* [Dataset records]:
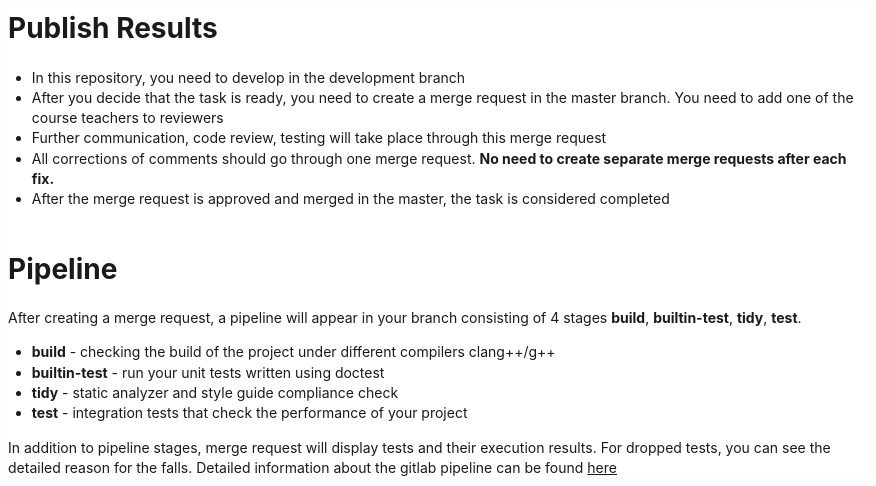 # Publish Results
 - In this repository, you need to develop in the development branch
 - After you decide that the task is ready, you need to create a merge request in the master branch. You need to add one of the course teachers to reviewers
 - Further communication, code review, testing will take place through this merge request
 - All corrections of comments should go through one merge request. **No need to create separate merge requests after each fix.**
 - After the merge request is approved and merged in the master, the task is considered completed

# Pipeline
After creating a merge request, a pipeline will appear in your branch consisting of 4 stages **build**, **builtin-test**, **tidy**, **test**.
 - **build** - checking the build of the project under different compilers clang++/g++
 - **builtin-test** - run your unit tests written using doctest
 - **tidy** - static analyzer and style guide compliance check
 - **test** - integration tests that check the performance of your project

In addition to pipeline stages, merge request will display tests and their execution results. For dropped tests, you can see the detailed reason for the falls. Detailed information about the gitlab pipeline can be found [here](https://docs.gitlab.com/ee/ci/pipelines/)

* [Your goal]: Turn everything from the first line down through the line containing "- All corrections" into a JSON list of strings, one string per line, with blank lines left out. Omit the pictures from your answer.

* [Exercise answer]:
[
  " # Publish Results",
  " - In this repository, you need to develop in the development branch",
  " - After you decide that the task is ready, you need to create a merge request in the master branch. You need to add one of the course teachers to reviewers",
  " - Further communication, code review, testing will take place through this merge request",
  " - All corrections of comments should go through one merge request. **No need to create separate merge requests after each fix.**"
]